You might ask Brian how often do you use npm run format on your code? And the answer is never, VS Code always does it for me. But here we are gonna do ESLint, and you can literally just copy this part of the string right there, because it's the same thing.

And then just do --quiet at the end. It has a lot of output otherwise. So I just put quiet, just tell me when there are problems. I don't care about anything else. Just tell me if I have a problem. Otherwise, please leave me alone. So you can actually run it if you want to, and you will see some errors, which we expect.

Which is mostly reaction is not defined, which is a good error for us to see. Just sometimes when I have issues this is just a useful thing for you to know. You can do npm run lint-- --debug. So the -- here means I'm going to pass something not to npm, right?

If I leave this off, it's gonna pass debug to npm. I don't wanna pass it to npm, I wanna pass it to ESLint. So it's passing it on to the underlying command. And then here you can see what did it load, how did it load it, did I have any issues?

It's very noisy, right So that can be useful if you're having issues you can see all the rules that has turned on all of them that are turned off, just useful for someone who's having an issue. And sometimes ESLint can fix things for you, there's nothing to fix here but like some sometimes it has rules that it can fix automatically, there's not too many of them but sometimes it can.

So that's what -- fix would do for you, okay? We're gonna fix the errors, but right now you should have errors, that's fine. You can see that this has already turned red in here for me. All expected, and we'll fix it here in a bit, question?
>> Yeah, I got a environment key es5 is unknown in my,
>> Probably because yeah, you should have you should have es6 not five.

>> I got it.
>> ES6 is another word for ES2015, right, so that's gonna say, expect things like map, set, and symbol. There's a bunch of stuff that came with the "es6". So that's what that does for you. Other questions? All right, I swear to God we're getting really close to the end of tool hell, right?
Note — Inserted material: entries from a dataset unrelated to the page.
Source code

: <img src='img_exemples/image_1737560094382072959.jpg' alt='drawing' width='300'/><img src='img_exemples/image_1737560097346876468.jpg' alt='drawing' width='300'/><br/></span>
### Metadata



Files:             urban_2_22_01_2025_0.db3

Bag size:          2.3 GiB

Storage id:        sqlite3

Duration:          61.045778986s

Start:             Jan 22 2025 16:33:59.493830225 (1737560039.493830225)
And then we're just straight on to React after that. Right now, we are building our Create React app, basically. So if you say, Create React app, create a new app for you, it just does all of this stuff for you. And so next time you go to do that, you'll be like, cool, here's a bunch of stuff that I don't have to do anymore.

Screw you, Brian, which is fine. I'm okay with that. I've done my job if you're saying stuff like that. All right, one more thing here every good project needs to get ignore. So please make a get ignore here at the root of your project. Please ignore node_modules. Well, this doesn't use parcel anymore so you have to ignore that, this is when you wanna ignore .emv.

It's always a good one and more ignore. Many of you are gonna be on Macs. So DS_Store is always a must to ignore. I did find out the other day, what DS_Store finally does, it's like positions of file, so if I had my finder up here and drag something around like that and moves it.

DS_Store is the file that keeps track of stuff like that. Which is silly. But here we are. And it probably does other stuff, that's stuff that will get generated. Coverage, that's for intermediate React, but it's like code coverage kind of stuff. And I don't want to track VS Code directory here, so there is that as well.

So this is just telling, Git stuff to ignore. You should probably track your projects in Git, you can just do that by saying git init, right? And if you want any more information on Git, please take Nina's class, on Frontend Masters I have left a link there to do it.

Git is always one of those tools, it's just worth the investment to learn. You're gonna spend an afternoon learning pretty dry, boring stuff that I think Nina does a good job of teaching. It's just worth it.